Evaluating Open-Source Models
The author has identified several open-source models that could potentially meet their requirements:
* Qwen3.5 (27B parameters)
* Qwen3.5 397BA17B
* Kimi K2.5
* GLM-5
* Cerebras' GLM-4.7 (1K+ TPS, but considered an older model)
Analyzing Model Performance
While Cerebras' GLM-4.7 has demonstrated impressive performance with 1,000+ TPS, its age and potential API deprecation are concerns. The author is also considering OpenAI's "Spark" model, available on the Pro tier in Codex, but lacks confidence in its performance due to the lack of non-coding benchmarks.
Alternative Options and Considerations
The author has also explored alternative options, such as:
* Using a non-reasoning model like Opus 4.6 for quick time to first answer token, but recognizes the limitations of not having reasoning capabilities.
* The fast Claude API, which, while fast, falls short of the required 3-second time to first answer token with Content Over Token (COT) due to latency issues.
Next Steps
To achieve the desired performance, the author should consider the following:
* Evaluate the performance of each model using relevant benchmarks and metrics.

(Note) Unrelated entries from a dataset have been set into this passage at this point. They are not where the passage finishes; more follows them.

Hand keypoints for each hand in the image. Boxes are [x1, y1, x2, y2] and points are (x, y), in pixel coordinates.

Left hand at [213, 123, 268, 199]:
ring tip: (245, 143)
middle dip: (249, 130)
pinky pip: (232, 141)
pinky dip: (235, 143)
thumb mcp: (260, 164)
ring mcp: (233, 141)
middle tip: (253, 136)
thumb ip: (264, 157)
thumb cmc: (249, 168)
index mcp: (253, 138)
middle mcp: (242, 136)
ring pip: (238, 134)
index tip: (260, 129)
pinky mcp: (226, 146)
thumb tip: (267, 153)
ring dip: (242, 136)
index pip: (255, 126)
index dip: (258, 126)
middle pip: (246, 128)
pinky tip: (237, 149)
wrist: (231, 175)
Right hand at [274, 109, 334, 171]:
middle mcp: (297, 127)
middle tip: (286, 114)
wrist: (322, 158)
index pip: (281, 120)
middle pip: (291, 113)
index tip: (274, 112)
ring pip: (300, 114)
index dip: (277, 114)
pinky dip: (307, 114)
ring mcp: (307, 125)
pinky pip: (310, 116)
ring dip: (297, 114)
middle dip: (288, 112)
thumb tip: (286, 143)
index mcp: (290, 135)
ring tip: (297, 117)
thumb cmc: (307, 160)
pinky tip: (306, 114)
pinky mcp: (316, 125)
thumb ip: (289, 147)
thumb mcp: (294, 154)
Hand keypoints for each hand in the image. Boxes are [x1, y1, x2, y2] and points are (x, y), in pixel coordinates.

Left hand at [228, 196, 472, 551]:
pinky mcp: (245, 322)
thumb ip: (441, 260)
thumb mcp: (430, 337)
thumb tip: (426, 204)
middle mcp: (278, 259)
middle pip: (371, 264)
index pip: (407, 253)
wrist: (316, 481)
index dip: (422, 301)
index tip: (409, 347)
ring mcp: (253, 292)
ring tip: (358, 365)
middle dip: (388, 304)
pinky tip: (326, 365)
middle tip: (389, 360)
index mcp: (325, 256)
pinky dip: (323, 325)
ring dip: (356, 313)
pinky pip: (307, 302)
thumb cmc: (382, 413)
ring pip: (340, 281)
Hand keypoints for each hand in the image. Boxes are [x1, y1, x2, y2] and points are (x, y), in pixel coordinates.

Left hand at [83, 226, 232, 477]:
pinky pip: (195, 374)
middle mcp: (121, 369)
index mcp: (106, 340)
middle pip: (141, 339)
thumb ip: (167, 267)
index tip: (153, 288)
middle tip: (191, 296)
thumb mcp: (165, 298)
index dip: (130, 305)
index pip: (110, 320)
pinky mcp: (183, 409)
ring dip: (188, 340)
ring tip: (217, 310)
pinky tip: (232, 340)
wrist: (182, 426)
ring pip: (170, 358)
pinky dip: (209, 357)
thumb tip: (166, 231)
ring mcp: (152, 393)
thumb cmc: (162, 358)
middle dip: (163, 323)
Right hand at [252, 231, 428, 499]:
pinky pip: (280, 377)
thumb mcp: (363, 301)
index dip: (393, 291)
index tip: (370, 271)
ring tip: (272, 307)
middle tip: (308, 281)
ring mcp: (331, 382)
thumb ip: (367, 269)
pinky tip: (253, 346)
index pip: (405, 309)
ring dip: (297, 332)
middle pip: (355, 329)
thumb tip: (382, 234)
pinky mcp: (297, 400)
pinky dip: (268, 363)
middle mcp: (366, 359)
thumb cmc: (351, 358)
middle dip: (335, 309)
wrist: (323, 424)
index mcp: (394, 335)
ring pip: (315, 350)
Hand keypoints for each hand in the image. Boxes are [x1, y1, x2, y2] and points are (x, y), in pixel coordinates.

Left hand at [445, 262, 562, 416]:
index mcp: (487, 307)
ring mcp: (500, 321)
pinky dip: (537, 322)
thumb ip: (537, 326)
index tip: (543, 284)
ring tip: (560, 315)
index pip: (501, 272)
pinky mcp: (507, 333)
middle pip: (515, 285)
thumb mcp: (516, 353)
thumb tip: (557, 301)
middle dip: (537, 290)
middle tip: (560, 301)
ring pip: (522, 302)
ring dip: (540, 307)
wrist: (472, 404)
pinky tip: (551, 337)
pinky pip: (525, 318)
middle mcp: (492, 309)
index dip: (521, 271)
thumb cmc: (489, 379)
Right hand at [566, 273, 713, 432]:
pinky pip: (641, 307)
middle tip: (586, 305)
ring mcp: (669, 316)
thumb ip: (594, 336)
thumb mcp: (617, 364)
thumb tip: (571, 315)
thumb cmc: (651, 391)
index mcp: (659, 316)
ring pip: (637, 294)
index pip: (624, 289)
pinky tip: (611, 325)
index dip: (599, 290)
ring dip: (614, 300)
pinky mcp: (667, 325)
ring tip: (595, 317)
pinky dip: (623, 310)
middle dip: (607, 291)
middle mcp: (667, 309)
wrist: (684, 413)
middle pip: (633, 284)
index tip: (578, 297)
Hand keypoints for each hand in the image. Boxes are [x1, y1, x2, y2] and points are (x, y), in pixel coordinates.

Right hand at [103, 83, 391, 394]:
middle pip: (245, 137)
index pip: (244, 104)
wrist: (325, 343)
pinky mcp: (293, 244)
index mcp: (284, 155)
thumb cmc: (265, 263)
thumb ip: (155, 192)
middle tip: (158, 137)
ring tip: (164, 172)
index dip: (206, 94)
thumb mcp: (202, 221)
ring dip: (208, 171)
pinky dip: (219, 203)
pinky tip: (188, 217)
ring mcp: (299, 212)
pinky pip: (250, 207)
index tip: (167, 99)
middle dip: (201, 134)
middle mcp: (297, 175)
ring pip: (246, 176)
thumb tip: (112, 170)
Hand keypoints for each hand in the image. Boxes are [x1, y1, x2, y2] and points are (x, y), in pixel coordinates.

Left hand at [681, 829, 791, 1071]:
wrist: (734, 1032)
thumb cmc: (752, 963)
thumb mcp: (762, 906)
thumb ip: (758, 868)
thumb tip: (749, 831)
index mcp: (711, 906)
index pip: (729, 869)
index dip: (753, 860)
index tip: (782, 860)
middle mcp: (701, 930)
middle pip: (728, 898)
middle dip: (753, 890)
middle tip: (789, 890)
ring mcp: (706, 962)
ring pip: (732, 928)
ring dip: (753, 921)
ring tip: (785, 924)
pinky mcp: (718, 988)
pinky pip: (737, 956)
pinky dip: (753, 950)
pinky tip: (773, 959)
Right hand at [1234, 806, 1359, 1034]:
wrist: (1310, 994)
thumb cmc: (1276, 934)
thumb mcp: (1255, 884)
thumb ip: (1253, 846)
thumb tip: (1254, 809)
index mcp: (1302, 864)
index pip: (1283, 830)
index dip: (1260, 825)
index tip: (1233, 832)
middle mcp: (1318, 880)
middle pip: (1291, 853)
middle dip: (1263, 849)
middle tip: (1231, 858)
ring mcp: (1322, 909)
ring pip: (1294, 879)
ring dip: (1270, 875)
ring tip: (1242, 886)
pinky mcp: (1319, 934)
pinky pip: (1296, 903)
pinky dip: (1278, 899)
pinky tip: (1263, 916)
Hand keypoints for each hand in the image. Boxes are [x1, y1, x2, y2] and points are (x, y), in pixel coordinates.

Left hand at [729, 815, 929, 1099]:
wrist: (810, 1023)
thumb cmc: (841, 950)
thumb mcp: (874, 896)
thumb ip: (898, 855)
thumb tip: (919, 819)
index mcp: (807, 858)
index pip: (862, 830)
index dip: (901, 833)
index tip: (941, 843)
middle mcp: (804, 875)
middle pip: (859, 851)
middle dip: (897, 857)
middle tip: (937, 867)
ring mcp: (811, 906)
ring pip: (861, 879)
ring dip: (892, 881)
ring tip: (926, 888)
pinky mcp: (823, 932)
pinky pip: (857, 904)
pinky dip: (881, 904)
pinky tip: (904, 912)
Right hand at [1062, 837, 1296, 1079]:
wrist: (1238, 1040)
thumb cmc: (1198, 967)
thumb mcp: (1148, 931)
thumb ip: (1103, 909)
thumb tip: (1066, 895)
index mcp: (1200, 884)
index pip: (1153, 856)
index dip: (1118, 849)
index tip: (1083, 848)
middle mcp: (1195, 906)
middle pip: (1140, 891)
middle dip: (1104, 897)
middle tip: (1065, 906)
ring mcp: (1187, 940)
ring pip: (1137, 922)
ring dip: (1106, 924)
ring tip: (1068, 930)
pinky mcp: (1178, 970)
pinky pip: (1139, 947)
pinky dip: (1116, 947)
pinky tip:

* Assess the feasibility of deploying the chosen model in a cloud-based environment to minimize infrastructure costs.
* Consider the trade-offs between model performance, latency, and cost to determine the most suitable option for their specific use case.
Ultimately, the author's decision will depend on their specific requirements, budget, and willingness to invest in infrastructure.